LISTED ENTRIES
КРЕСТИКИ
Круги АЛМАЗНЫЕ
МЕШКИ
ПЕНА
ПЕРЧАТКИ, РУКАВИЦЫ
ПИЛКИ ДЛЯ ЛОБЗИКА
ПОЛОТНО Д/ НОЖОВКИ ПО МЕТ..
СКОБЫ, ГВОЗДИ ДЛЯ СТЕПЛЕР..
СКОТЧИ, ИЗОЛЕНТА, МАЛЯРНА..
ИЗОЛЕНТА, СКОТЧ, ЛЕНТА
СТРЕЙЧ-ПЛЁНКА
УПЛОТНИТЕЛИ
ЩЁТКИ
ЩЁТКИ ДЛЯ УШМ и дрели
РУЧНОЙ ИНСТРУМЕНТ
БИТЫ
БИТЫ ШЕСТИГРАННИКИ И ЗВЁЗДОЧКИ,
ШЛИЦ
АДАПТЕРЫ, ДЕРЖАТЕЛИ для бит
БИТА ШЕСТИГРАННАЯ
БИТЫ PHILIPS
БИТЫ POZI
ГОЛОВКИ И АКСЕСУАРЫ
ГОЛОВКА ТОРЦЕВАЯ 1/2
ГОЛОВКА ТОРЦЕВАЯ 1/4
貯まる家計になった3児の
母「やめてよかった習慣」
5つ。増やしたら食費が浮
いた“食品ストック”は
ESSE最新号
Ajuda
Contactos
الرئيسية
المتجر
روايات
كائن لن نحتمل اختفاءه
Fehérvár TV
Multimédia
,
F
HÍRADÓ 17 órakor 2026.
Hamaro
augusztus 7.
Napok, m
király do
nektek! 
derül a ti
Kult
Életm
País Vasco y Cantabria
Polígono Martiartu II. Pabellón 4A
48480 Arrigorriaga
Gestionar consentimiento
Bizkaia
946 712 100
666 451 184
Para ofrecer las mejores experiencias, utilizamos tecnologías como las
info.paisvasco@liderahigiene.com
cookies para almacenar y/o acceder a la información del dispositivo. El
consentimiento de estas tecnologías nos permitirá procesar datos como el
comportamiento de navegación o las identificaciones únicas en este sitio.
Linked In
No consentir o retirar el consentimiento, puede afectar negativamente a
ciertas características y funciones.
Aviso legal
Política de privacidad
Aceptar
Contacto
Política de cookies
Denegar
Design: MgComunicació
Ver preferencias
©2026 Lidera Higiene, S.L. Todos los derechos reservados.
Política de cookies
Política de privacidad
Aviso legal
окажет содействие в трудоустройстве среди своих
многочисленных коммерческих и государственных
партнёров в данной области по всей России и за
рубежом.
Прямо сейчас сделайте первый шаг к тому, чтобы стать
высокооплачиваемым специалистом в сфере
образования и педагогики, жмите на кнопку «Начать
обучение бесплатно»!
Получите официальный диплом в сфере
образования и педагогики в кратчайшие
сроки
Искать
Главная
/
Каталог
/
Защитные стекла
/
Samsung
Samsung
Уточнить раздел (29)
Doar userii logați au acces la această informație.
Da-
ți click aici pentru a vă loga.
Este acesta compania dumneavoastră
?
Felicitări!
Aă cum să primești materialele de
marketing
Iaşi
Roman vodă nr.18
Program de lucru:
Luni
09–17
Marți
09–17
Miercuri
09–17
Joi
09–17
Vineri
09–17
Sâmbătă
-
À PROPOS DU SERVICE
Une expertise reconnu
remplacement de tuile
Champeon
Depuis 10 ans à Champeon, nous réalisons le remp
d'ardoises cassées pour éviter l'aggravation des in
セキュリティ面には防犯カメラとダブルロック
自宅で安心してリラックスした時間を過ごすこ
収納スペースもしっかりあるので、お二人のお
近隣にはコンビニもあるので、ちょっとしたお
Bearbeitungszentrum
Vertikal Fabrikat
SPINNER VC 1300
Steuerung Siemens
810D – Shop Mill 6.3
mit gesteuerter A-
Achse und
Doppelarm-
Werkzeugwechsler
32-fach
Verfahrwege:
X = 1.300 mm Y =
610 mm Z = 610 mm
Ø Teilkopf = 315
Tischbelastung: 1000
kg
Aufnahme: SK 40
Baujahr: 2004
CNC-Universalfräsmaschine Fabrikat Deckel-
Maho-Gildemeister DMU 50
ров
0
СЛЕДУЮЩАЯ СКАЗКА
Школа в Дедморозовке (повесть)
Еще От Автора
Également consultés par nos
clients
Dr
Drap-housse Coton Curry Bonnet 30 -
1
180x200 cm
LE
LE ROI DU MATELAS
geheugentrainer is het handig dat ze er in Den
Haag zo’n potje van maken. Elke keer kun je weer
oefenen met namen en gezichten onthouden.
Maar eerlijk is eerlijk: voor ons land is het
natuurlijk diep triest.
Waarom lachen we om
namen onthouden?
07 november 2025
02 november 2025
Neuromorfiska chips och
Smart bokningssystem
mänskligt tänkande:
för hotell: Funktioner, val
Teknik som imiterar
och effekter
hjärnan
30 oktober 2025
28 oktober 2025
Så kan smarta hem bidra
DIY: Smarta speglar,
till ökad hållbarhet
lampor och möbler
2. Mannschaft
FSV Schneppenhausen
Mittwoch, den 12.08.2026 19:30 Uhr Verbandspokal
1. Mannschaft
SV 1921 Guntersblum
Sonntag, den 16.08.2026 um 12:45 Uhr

INSTRUCTIONS TO FOLLOW
Without altering a single word, set down all the entries again.

TASK RESULT
КРЕСТИКИ
Круги АЛМАЗНЫЕ
МЕШКИ
ПЕНА
ПЕРЧАТКИ, РУКАВИЦЫ
ПИЛКИ ДЛЯ ЛОБЗИКА
ПОЛОТНО Д/ НОЖОВКИ ПО МЕТ..
СКОБЫ, ГВОЗДИ ДЛЯ СТЕПЛЕР..
СКОТЧИ, ИЗОЛЕНТА, МАЛЯРНА..
ИЗОЛЕНТА, СКОТЧ, ЛЕНТА
СТРЕЙЧ-ПЛЁНКА
УПЛОТНИТЕЛИ
ЩЁТКИ
ЩЁТКИ ДЛЯ УШМ и дрели
РУЧНОЙ ИНСТРУМЕНТ
БИТЫ
БИТЫ ШЕСТИГРАННИКИ И ЗВЁЗДОЧКИ,
ШЛИЦ
АДАПТЕРЫ, ДЕРЖАТЕЛИ для бит
БИТА ШЕСТИГРАННАЯ
БИТЫ PHILIPS
БИТЫ POZI
ГОЛОВКИ И АКСЕСУАРЫ
ГОЛОВКА ТОРЦЕВАЯ 1/2
ГОЛОВКА ТОРЦЕВАЯ 1/4
貯まる家計になった3児の
母「やめてよかった習慣」
5つ。増やしたら食費が浮
いた“食品ストック”は
ESSE最新号
Ajuda
Contactos
الرئيسية
المتجر
روايات
كائن لن نحتمل اختفاءه
Fehérvár TV
Multimédia
,
F
HÍRADÓ 17 órakor 2026.
Hamaro
augusztus 7.
Napok, m
király do
nektek! 
derül a ti
Kult
Életm
País Vasco y Cantabria
Polígono Martiartu II. Pabellón 4A
48480 Arrigorriaga
Gestionar consentimiento
Bizkaia
946 712 100
666 451 184
Para ofrecer las mejores experiencias, utilizamos tecnologías como las
info.paisvasco@liderahigiene.com
cookies para almacenar y/o acceder a la información del dispositivo. El
consentimiento de estas tecnologías nos permitirá procesar datos como el
comportamiento de navegación o las identificaciones únicas en este sitio.
Linked In
No consentir o retirar el consentimiento, puede afectar negativamente a
ciertas características y funciones.
Aviso legal
Política de privacidad
Aceptar
Contacto
Política de cookies
Denegar
Design: MgComunicació
Ver preferencias
©2026 Lidera Higiene, S.L. Todos los derechos reservados.
Política de cookies
Política de privacidad
Aviso legal
окажет содействие в трудоустройстве среди своих
многочисленных коммерческих и государственных
партнёров в данной области по всей России и за
рубежом.
Прямо сейчас сделайте первый шаг к тому, чтобы стать
высокооплачиваемым специалистом в сфере
образования и педагогики, жмите на кнопку «Начать
обучение бесплатно»!
Получите официальный диплом в сфере
образования и педагогики в кратчайшие
сроки
Искать
Главная
/
Каталог
/
Защитные стекла
/
Samsung
Samsung
Уточнить раздел (29)
Doar userii logați au acces la această informație.
Da-
ți click aici pentru a vă loga.
Este acesta compania dumneavoastră
?
Felicitări!
Aă cum să primești materialele de
marketing
Iaşi
Roman vodă nr.18
Program de lucru:
Luni
09–17
Marți
09–17
Miercuri
09–17
Joi
09–17
Vineri
09–17
Sâmbătă
-
À PROPOS DU SERVICE
Une expertise reconnu
remplacement de tuile
Champeon
Depuis 10 ans à Champeon, nous réalisons le remp
d'ardoises cassées pour éviter l'aggravation des in
セキュリティ面には防犯カメラとダブルロック
自宅で安心してリラックスした時間を過ごすこ
収納スペースもしっかりあるので、お二人のお
近隣にはコンビニもあるので、ちょっとしたお
Bearbeitungszentrum
Vertikal Fabrikat
SPINNER VC 1300
Steuerung Siemens
810D – Shop Mill 6.3
mit gesteuerter A-
Achse und
Doppelarm-
Werkzeugwechsler
32-fach
Verfahrwege:
X = 1.300 mm Y =
610 mm Z = 610 mm
Ø Teilkopf = 315
Tischbelastung: 1000
kg
Aufnahme: SK 40
Baujahr: 2004
CNC-Universalfräsmaschine Fabrikat Deckel-
Maho-Gildemeister DMU 50
ров
0
СЛЕДУЮЩАЯ СКАЗКА
Школа в Дедморозовке (повесть)
Еще От Автора
Également consultés par nos
clients
Dr
Drap-housse Coton Curry Bonnet 30 -
1
180x200 cm
LE
LE ROI DU MATELAS
geheugentrainer is het handig dat ze er in Den
Haag zo’n potje van maken. Elke keer kun je weer
oefenen met namen en gezichten onthouden.
Maar eerlijk is eerlijk: voor ons land is het
natuurlijk diep triest.
Waarom lachen we om
namen onthouden?
07 november 2025
02 november 2025
Neuromorfiska chips och
Smart bokningssystem
mänskligt tänkande:
för hotell: Funktioner, val
Teknik som imiterar
och effekter
hjärnan
30 oktober 2025
28 oktober 2025
Så kan smarta hem bidra
DIY: Smarta speglar,
till ökad hållbarhet
lampor och möbler
2. Mannschaft
FSV Schneppenhausen
Mittwoch, den 12.08.2026 19:30 Uhr Verbandspokal
1. Mannschaft
SV 1921 Guntersblum
Sonntag, den 16.08.2026 um 12:45 Uhr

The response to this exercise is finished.